According to Ukraine’s GTS Operator, gas imports began to grow in early February 2025, and since then, volumes have increased almost tenfold to more than 20 million cubic metres per day.
According to the agency’s interlocutors, with the planned imports and domestic gas production, Ukraine will be able to get through the next heating season without imposing restrictions on industry and households. To do this, it is necessary to accumulate about 13 billion cubic metres of gas in storage facilities.
DTEK CEO Maxim Timchenko estimates that 1 to 2 billion cubic metres of gas will have to be purchased to prepare for the next heating season.
Where to get the money to buy gas?
Volodymyr Omelchenko, director of energy issues at the Razumkov Centre, is more pessimistic: the gas shortage in 2025 could reach 3.3–3.9 billion cubic metres.
“In terms of money, this is $1.9–2.2 billion,” he said. “Taking into account the destruction and production cuts, the total deficit could grow to 7.3–7.9 billion cubic metres, which is projected to cost $4.1–4.5 billion.”
In turn, Naftogaz’s Commercial Director Dmytro Abramovich told a meeting of the Verkhovna Rada Committee on Energy, Housing and Utilities that the group plans to import 4.5 bcm of gas for the 2025/2026 heating season.

Under the current gas market model, it will be difficult to cope with the deficit in the gas balance, said Adrian Prokip, energy expert at the Institute for the Future.
“A full-scale war has distorted the gas market in Ukraine, not to mention that it was already distorted by excessive regulation through PSO mechanisms (imposing special obligations on individual companies to subsidise the price of gas for a wide category of consumers),” said Adrian Prokip. “Because today Ukraine has an inefficient model where a significant part of consumers receive gas at artificially low tariffs, while the real cost of imported gas can be 3–4 times higher.”

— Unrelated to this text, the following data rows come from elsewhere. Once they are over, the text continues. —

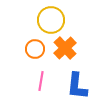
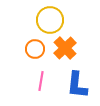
yellow circle: moved 1 px left
blue L-shape: moved 1 px up
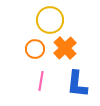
blue L-shape: moved 1 px up
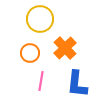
yellow circle: moved 10 px left, 1 px up
orange circle: moved 5 px left, 4 px down
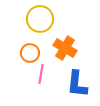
orange cross: rotated 15 degrees counterclockwise
pink line: moved 7 px up
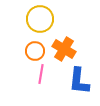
orange cross: moved 1 px left, 1 px down
orange circle: moved 5 px right, 2 px up
blue L-shape: moved 2 px right, 3 px up
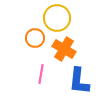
yellow circle: moved 17 px right, 1 px up
orange circle: moved 13 px up
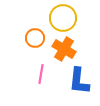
yellow circle: moved 6 px right
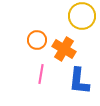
yellow circle: moved 19 px right, 2 px up
orange circle: moved 2 px right, 2 px down
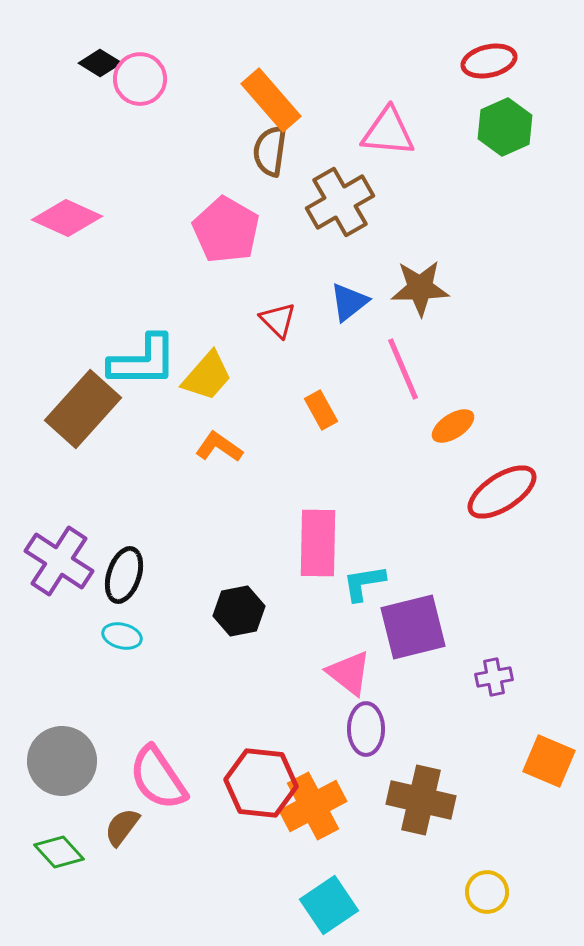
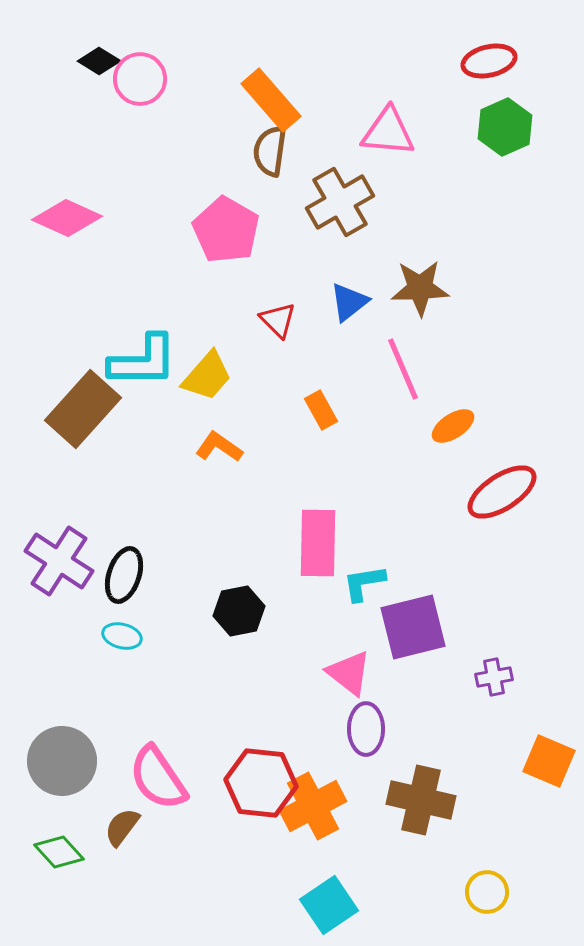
black diamond at (100, 63): moved 1 px left, 2 px up
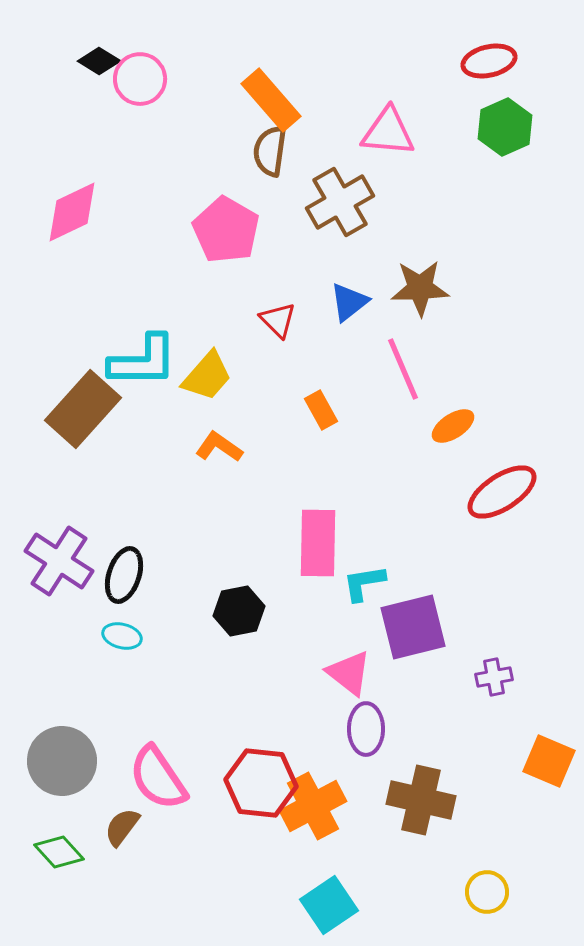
pink diamond at (67, 218): moved 5 px right, 6 px up; rotated 50 degrees counterclockwise
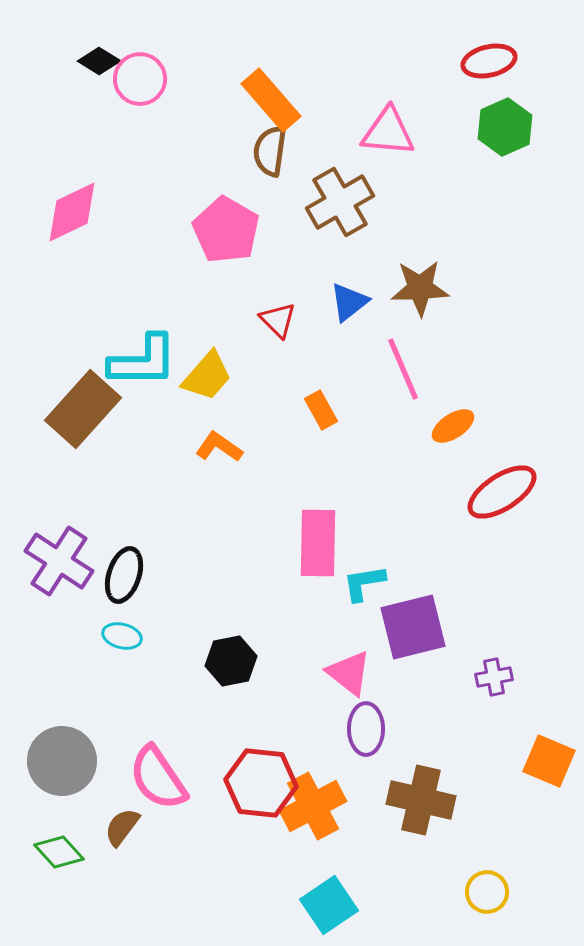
black hexagon at (239, 611): moved 8 px left, 50 px down
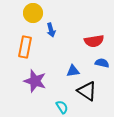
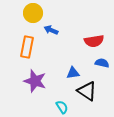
blue arrow: rotated 128 degrees clockwise
orange rectangle: moved 2 px right
blue triangle: moved 2 px down
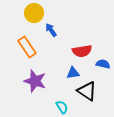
yellow circle: moved 1 px right
blue arrow: rotated 32 degrees clockwise
red semicircle: moved 12 px left, 10 px down
orange rectangle: rotated 45 degrees counterclockwise
blue semicircle: moved 1 px right, 1 px down
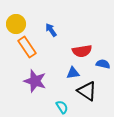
yellow circle: moved 18 px left, 11 px down
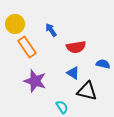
yellow circle: moved 1 px left
red semicircle: moved 6 px left, 4 px up
blue triangle: rotated 40 degrees clockwise
black triangle: rotated 20 degrees counterclockwise
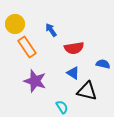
red semicircle: moved 2 px left, 1 px down
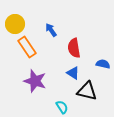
red semicircle: rotated 90 degrees clockwise
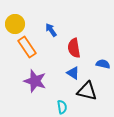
cyan semicircle: rotated 24 degrees clockwise
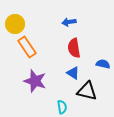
blue arrow: moved 18 px right, 8 px up; rotated 64 degrees counterclockwise
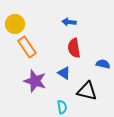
blue arrow: rotated 16 degrees clockwise
blue triangle: moved 9 px left
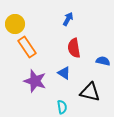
blue arrow: moved 1 px left, 3 px up; rotated 112 degrees clockwise
blue semicircle: moved 3 px up
black triangle: moved 3 px right, 1 px down
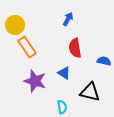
yellow circle: moved 1 px down
red semicircle: moved 1 px right
blue semicircle: moved 1 px right
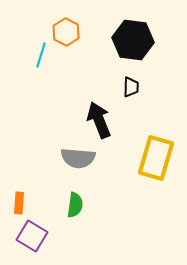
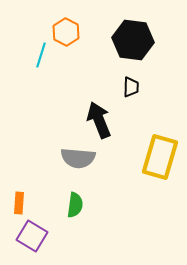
yellow rectangle: moved 4 px right, 1 px up
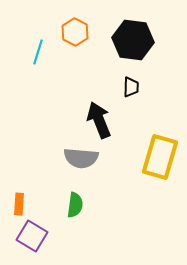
orange hexagon: moved 9 px right
cyan line: moved 3 px left, 3 px up
gray semicircle: moved 3 px right
orange rectangle: moved 1 px down
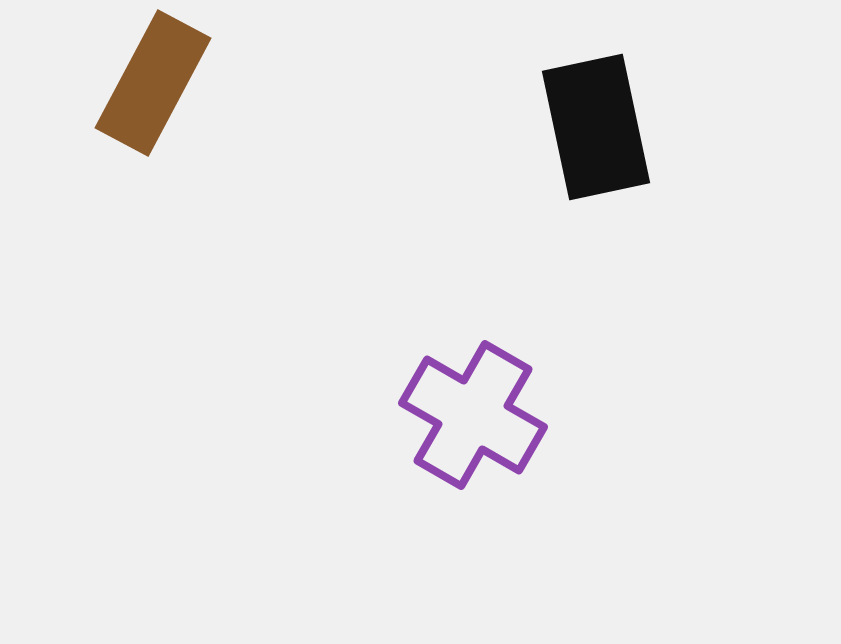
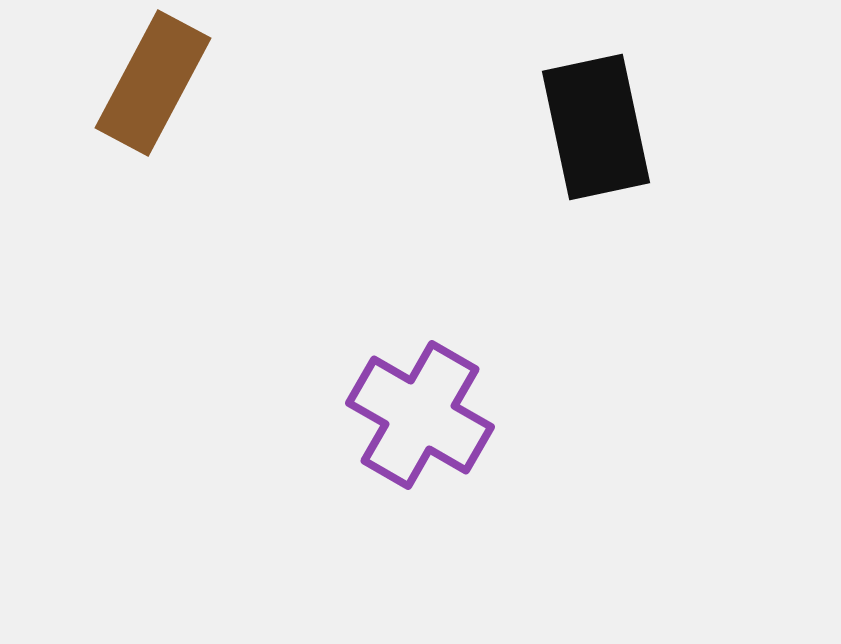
purple cross: moved 53 px left
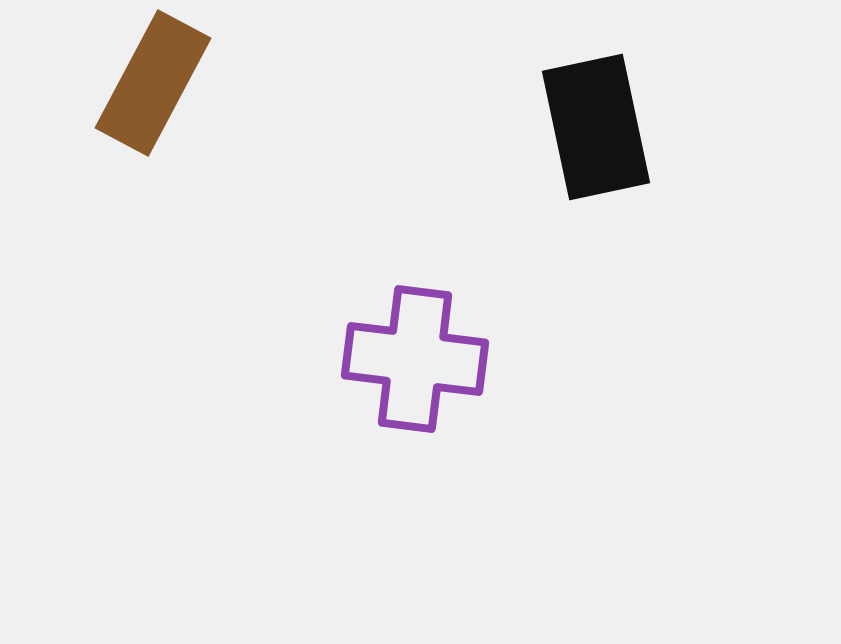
purple cross: moved 5 px left, 56 px up; rotated 23 degrees counterclockwise
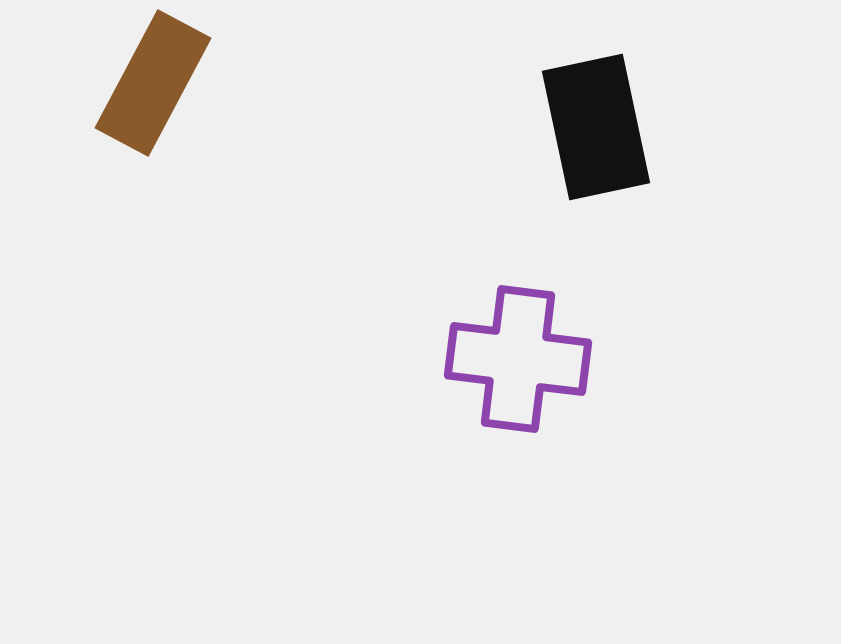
purple cross: moved 103 px right
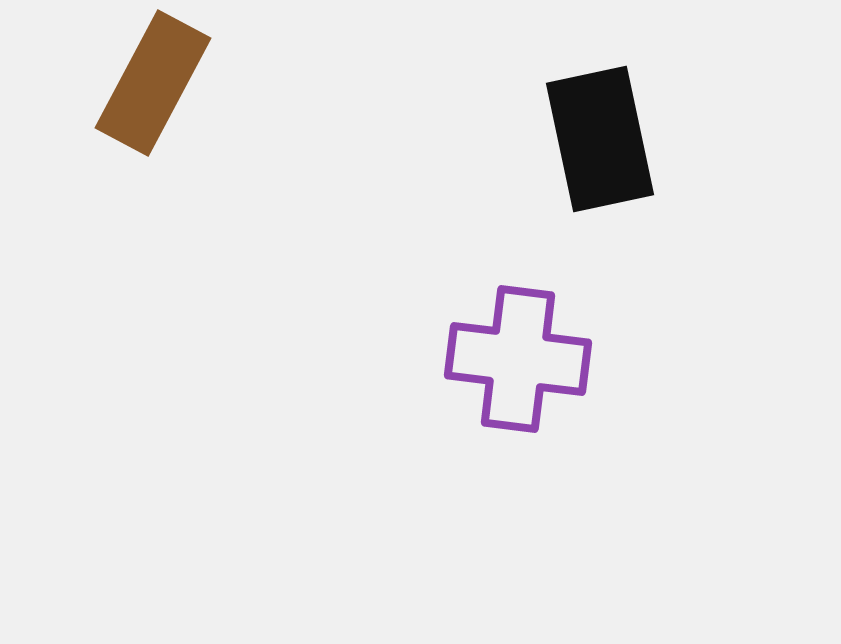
black rectangle: moved 4 px right, 12 px down
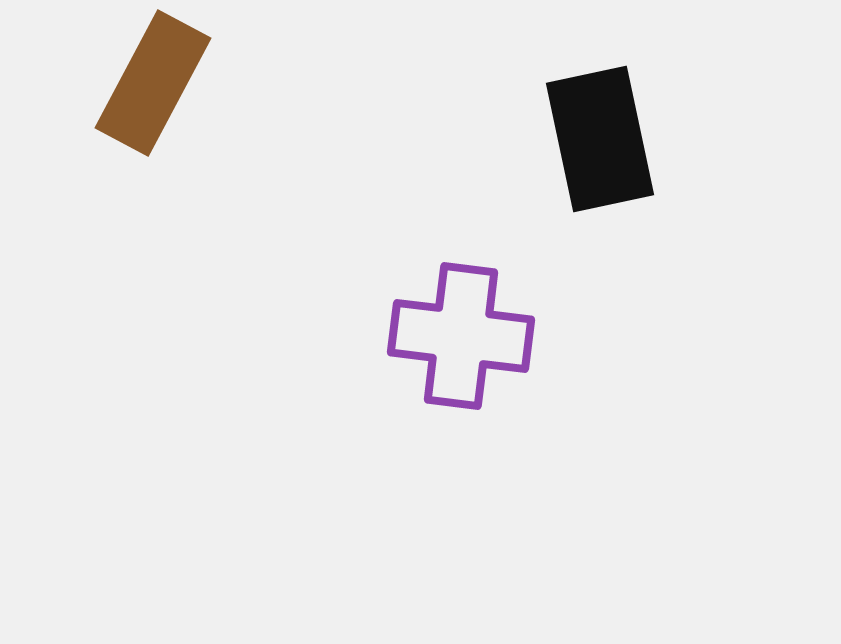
purple cross: moved 57 px left, 23 px up
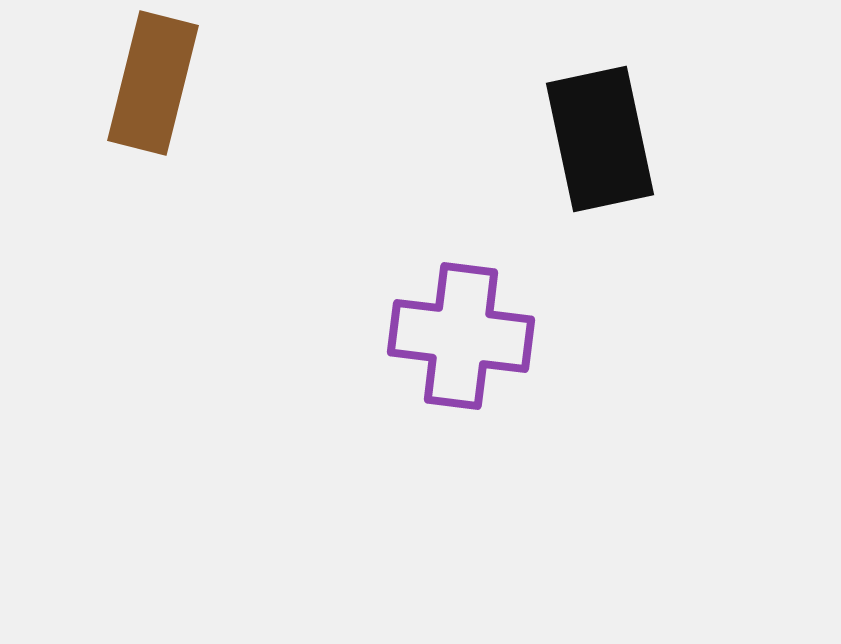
brown rectangle: rotated 14 degrees counterclockwise
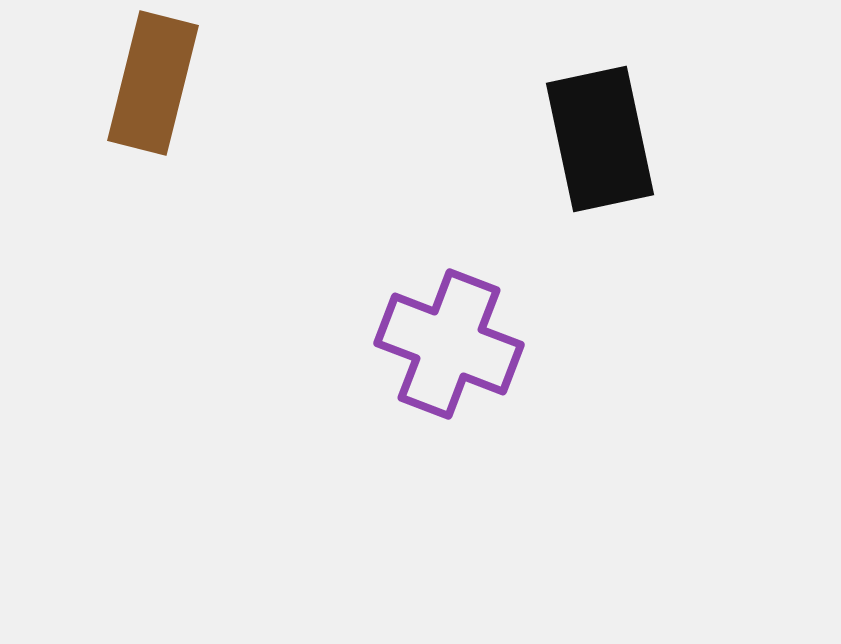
purple cross: moved 12 px left, 8 px down; rotated 14 degrees clockwise
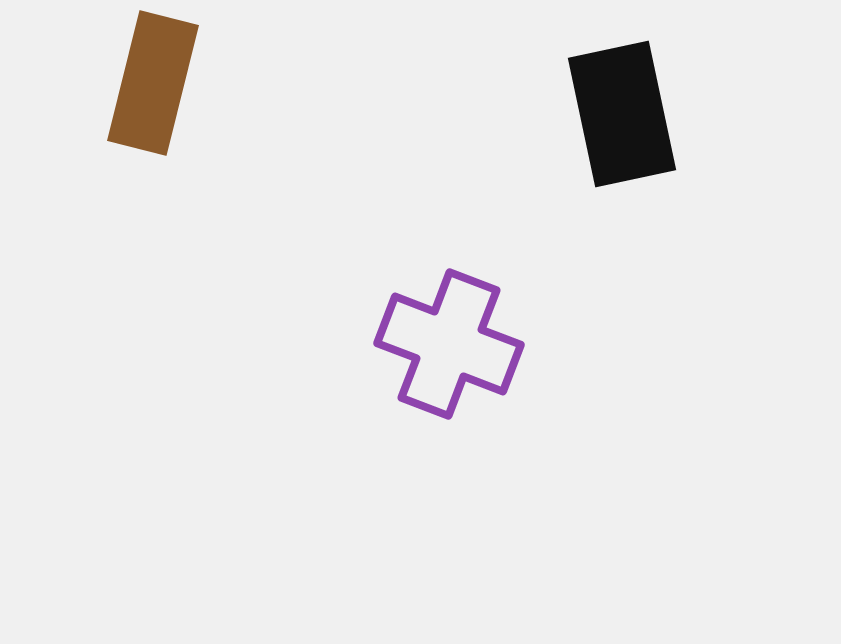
black rectangle: moved 22 px right, 25 px up
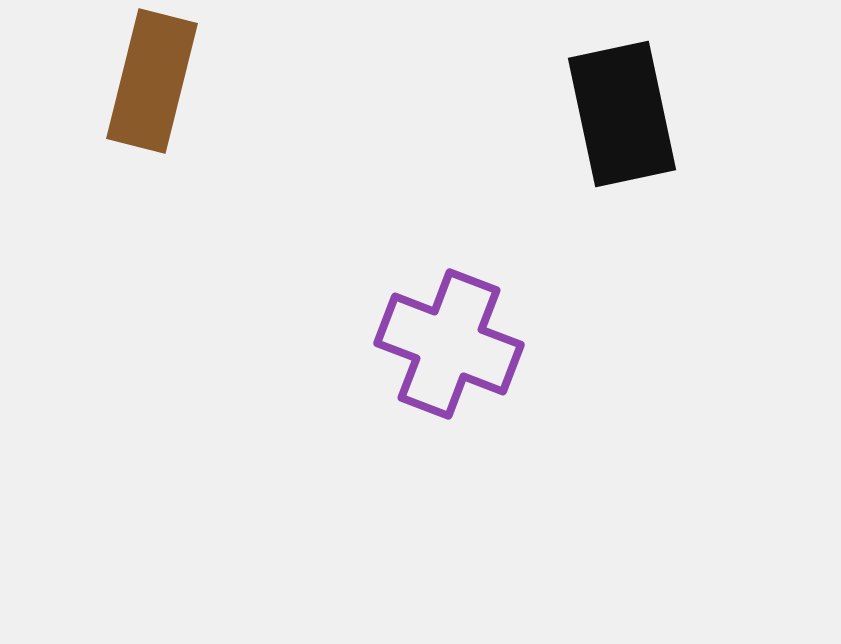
brown rectangle: moved 1 px left, 2 px up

According to Volodymyr Omelchenko, Naftogaz is forced to supply gas to electricity producers using gas-fired plants at a reduced price of UAH 8,750–13,750 per thousand cubic metres (excluding VAT), while the commercial price is UAH 16,600 per thousand cubic metres (excluding VAT).
“This year, Naftogaz of Ukraine will lose UAH 16–18 billion in subsidies to electricity producers from natural gas. This money would be enough to import 0.7–0.8 billion cubic metres of gas,” he added.
The settlement of debts in the gas market, which, according to Ekonomichna Pravda, exceeds UAH 200 billion, including UAH 90 billion owed by district heating companies, could help find resources for gas purchases.
Could there be rolling gas cut-offs in Ukraine?
Since the beginning of 2025, when Ukraine stopped gas transit from Russia to Europe, Ukrainians have been frightened of massive gas cut-offs. However, as of now, there are no problems with gas supply, Naftogaz assures. In addition, it is technically impossible to introduce rolling gas cut-offs.
Nevertheless, Ukraine needs to step up its efforts to restore damaged infrastructure and diversify gas supplies. International support should play a key role in this process. At the end of March, the Norwegian government announced a €140 million grant to Naftogaz for the purchase of natural gas.
“Secure energy supply is important for Ukraine’s energy sustainability. There is an urgent need to increase funding for gas imports to provide electricity and heating for homes, businesses and public institutions. Norway is making its contribution to meet this need,” said Norwegian Prime Minister Jonas Gahr Støre.
Another €270 million in loans will be provided to Naftogaz by the European Bank for Reconstruction and Development.